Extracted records
********
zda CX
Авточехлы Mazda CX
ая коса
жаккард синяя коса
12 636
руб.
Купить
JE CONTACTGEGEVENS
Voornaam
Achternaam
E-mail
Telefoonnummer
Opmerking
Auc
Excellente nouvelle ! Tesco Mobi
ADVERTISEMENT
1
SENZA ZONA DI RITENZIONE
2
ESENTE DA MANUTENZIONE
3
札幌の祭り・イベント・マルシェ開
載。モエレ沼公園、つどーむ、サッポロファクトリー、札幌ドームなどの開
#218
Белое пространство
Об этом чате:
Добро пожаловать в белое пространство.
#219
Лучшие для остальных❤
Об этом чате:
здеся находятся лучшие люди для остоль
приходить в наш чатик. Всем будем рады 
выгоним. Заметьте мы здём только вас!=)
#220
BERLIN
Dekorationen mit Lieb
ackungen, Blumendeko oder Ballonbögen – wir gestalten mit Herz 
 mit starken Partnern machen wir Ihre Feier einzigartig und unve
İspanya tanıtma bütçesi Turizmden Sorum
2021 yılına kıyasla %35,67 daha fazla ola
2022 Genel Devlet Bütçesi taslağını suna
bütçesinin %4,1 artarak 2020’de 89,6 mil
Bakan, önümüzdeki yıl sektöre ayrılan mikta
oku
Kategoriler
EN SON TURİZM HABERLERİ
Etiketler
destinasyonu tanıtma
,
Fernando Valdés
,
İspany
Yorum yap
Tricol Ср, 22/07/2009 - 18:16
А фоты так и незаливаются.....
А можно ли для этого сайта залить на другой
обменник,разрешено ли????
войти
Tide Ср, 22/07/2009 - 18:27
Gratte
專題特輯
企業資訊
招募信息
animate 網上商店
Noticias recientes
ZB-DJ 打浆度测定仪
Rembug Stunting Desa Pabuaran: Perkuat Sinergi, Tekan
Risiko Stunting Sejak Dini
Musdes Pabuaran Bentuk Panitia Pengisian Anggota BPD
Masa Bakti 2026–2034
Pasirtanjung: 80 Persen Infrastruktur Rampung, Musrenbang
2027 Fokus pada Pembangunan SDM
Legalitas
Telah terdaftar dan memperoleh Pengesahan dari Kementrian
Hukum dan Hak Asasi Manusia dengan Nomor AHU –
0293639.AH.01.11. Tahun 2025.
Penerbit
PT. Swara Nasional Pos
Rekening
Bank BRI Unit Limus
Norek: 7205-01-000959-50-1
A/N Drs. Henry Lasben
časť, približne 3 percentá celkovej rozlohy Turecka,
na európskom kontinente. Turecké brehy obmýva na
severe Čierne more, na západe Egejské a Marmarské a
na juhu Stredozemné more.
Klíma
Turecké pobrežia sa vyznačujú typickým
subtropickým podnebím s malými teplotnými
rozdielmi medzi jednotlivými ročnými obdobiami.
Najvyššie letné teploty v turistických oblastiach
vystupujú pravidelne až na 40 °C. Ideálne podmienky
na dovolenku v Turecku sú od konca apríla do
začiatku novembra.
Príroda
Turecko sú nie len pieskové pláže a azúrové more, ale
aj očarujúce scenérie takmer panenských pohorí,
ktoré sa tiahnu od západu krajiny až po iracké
********
> INSTRUCTIONS TO FOLLOW
Write out only what runs from the line holding "Telah terdaftar dan" through the last line of the records, exactly as shown.

> WRITTEN ANSWER
Telah terdaftar dan memperoleh Pengesahan dari Kementrian
Hukum dan Hak Asasi Manusia dengan Nomor AHU –
0293639.AH.01.11. Tahun 2025.
Penerbit
PT. Swara Nasional Pos
Rekening
Bank BRI Unit Limus
Norek: 7205-01-000959-50-1
A/N Drs. Henry Lasben
časť, približne 3 percentá celkovej rozlohy Turecka,
na európskom kontinente. Turecké brehy obmýva na
severe Čierne more, na západe Egejské a Marmarské a
na juhu Stredozemné more.
Klíma
Turecké pobrežia sa vyznačujú typickým
subtropickým podnebím s malými teplotnými
rozdielmi medzi jednotlivými ročnými obdobiami.
Najvyššie letné teploty v turistických oblastiach
vystupujú pravidelne až na 40 °C. Ideálne podmienky
na dovolenku v Turecku sú od konca apríla do
začiatku novembra.
Príroda
Turecko sú nie len pieskové pláže a azúrové more, ale
aj očarujúce scenérie takmer panenských pohorí,
ktoré sa tiahnu od západu krajiny až po iracké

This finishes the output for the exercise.